プロの料理人の技術や知識を通して、和食を身近に考える特別授業
包括連携協定を結んだ福岡市とぐるなびの共催で、有名店の料理長が中学生を対象に「食育教室」を実施
「加賀屋」のシェフの指導で中学生が和食2品を調理
2015年7月、福岡市とぐるなびは、「福岡市と株式会社ぐるなびとの地域共働事業に関する包括連携協定」を締結。同協定の柱の1つである「食文化振興」の一環として、2016年2月16日に中学生を対象とした「食育教室」を福岡市立福岡中学校(福岡市東区)で開催した。このイベントは、福岡市の老舗日本料理店「加賀屋 博多店」の料理長・平川泰司氏が講師を務め、同校の1年生2クラス(各23名)が、それぞれ2時間の調理実習を受講するというもの(内容は同じ)。校長の廣瀬桂次氏も「プロによる実習型の授業は本校では初めて。一流の料理人の方に直接、調理技術や知識を学ぶことができる体験は、生徒たちにとって貴重な財産になるはずです」と、初めての取り組みに期待を寄せた。
授業の冒頭、生徒を前に平川氏は「今回は皆さんが家庭で作れるようなレシピを考えました。この授業をきっかけに、和食に関心を持ってもらい、料理人を目指す人が1人でも出てくればうれしいです」と笑顔であいさつ。
その後、今回のメニューである「鰆(さわら)の煮付け」「小田巻き蒸し、きのこ餡掛け」の調理手順を、実演しながら説明。
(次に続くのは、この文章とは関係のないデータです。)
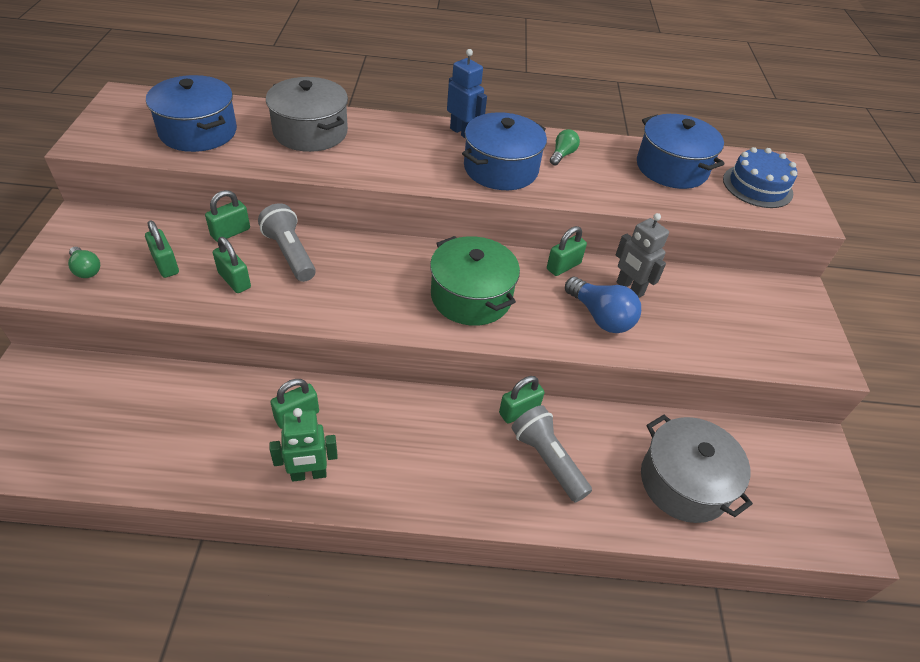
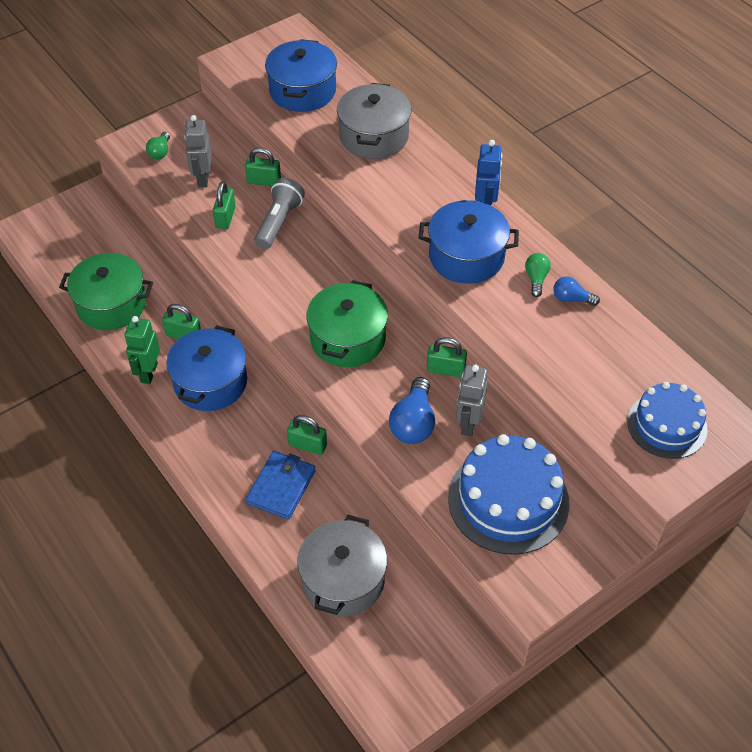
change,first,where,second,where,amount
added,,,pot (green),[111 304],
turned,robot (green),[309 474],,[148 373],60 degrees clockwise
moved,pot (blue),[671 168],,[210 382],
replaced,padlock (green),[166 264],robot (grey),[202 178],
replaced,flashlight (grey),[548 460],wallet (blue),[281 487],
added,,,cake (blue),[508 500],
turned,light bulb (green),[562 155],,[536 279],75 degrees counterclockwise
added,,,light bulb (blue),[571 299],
魚を3枚におろすテクニック、熱湯にさらして魚の臭みを取る「霜降り」といった下ごしらえのほか、魚の旬の季節や特徴など食材に関する知識も紹介。生徒たちは平川氏の話に耳を傾けつつ、見事な包丁さばきに見入っていた。
調理の流れの説明が終わると、生徒たちは6つの班に分かれ、実際に調理を開始。平川氏は各テーブルを回り、「わからないことは何でも聞いてください」と気さくに話しかけ、生徒たちと会話をしながら手順を確認。「味だけでなく香りや盛り付けの美しさ、彩りも重要です」など、プロならではのアドバイスも伝授。どの班も協力し合いながら真剣に取り組み、2品を完成させた。
その後、できあがった料理を全員で試食。「おいしい!」の声があちこちで上がり、生徒からは「難しそうで不安でしたが、楽しく調理できました」「プロの人の手際のよさに驚いた」「これからは家でも和食を作ってみたい」といった感想が聞かれた。
最後に平川氏は、「和食は2013年に無形文化遺産に指定され、世界から注目されていますが、近年、若い人の和食離れが進んでいると言われています。今日は、夢中で調理する皆さんの姿が印象的でした。どの班の料理もおいしくできていました」と生徒の頑張りを大いに讃え、授業は終了。若い世代がプロの料理人の技術に触れつつ、和食文化についての理解を深める有意義なイベントとなった。